Operate, improve reliability, scalability, and performance of the Japan Sovereign Cloud platform on Oracle Cloud Infrastructure (OCI).
Collaborate with software engineering, cloud operations, and global OCI teams; apply software engineering principles to automate operations, resolve complex production issues, and enhance service resiliency.
Undergo a 24x7 hands-on operational learning period covering shift workflows, alerts, incidents, escalation paths, runbooks, and customer-impacting reliability risks; participate in a 24x7 shift rotation across Japanese and international teams.

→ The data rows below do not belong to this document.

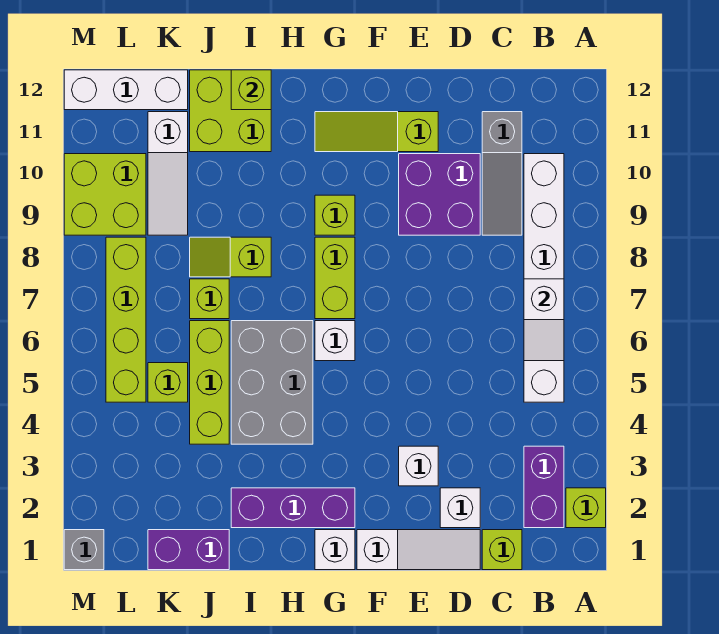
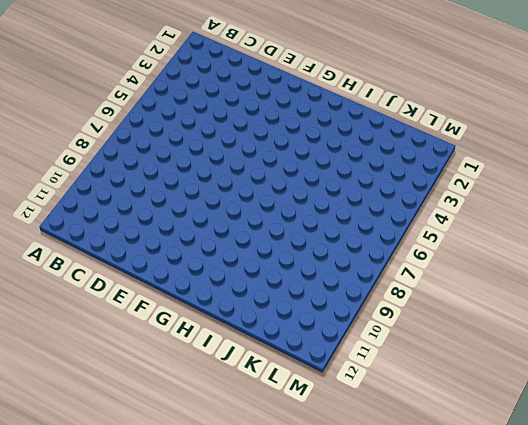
none -> lime brick A2 level 1
none -> purple brick B2:B3 level 1
none -> white brick B5:B10 level 1

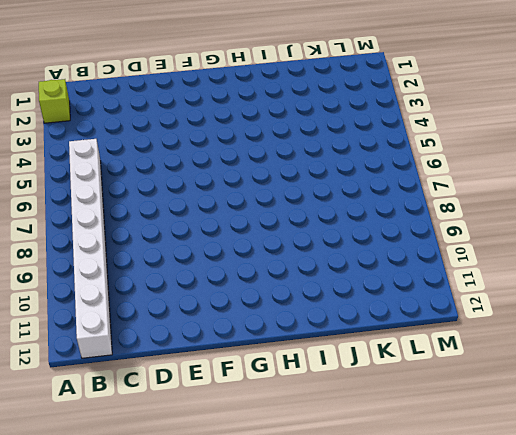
white brick B5:B12 level 1 -> white brick B5:B10 level 1
none -> purple brick B2:B3 level 1
none -> lime brick C1 level 1
none -> grey slope C9:C11 level 1 top 11

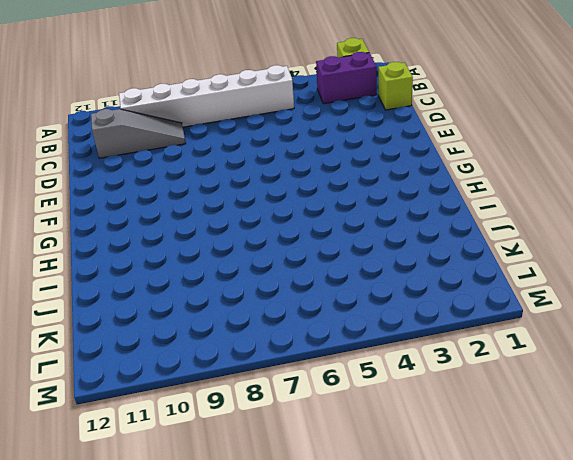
none -> white slope D1:F1 level 1 top F
none -> white brick D2 level 1
none -> purple brick D9:E10 level 1

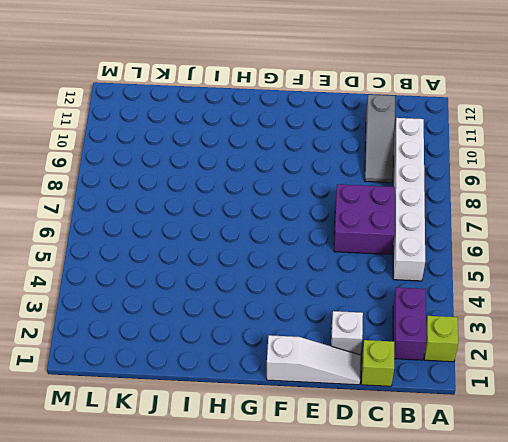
purple brick C6:D7 level 1 -> purple brick D9:E10 level 1
none -> white brick E3 level 1
none -> lime slope E11:G11 level 1 top E
none -> white brick G1 level 1

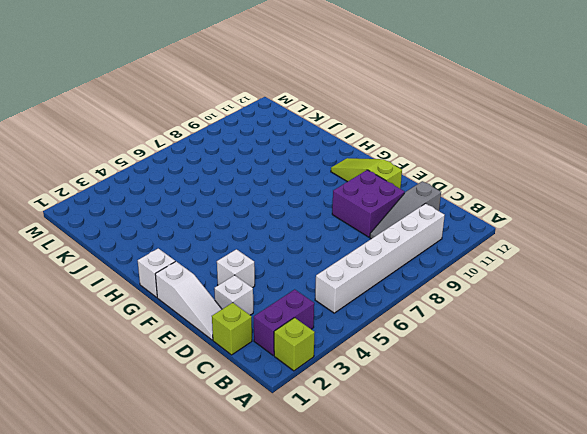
none -> purple brick G2:I2 level 1
none -> white brick G6 level 1
none -> lime brick G7:G8 level 1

Partner with shift teams to capture recurring operational issues, improve alert actionability, maintain operational documentation, and deliver practical fixes through tooling, automation, and process improvements.
技術スタック
必須スキル
Linux-based production environments
Python (scripting/programming)
Reliability Engineering / SRE fundamentals
Cloud computing concepts, networking, distributed systems, and automation
Business-level English and native Japanese communication
歓迎スキル(該当する場合)
Go, Java, Shell, or similar programming languages
Experience building/runbooks and automation tooling for incident response
Familiarity with 24x7 on-call operational support
キャリア成長観点
日本の Sovereign Cloudに特化した大阪・日本市場で、クラウド運用の信頼性・耐障害性の専門性を深められる。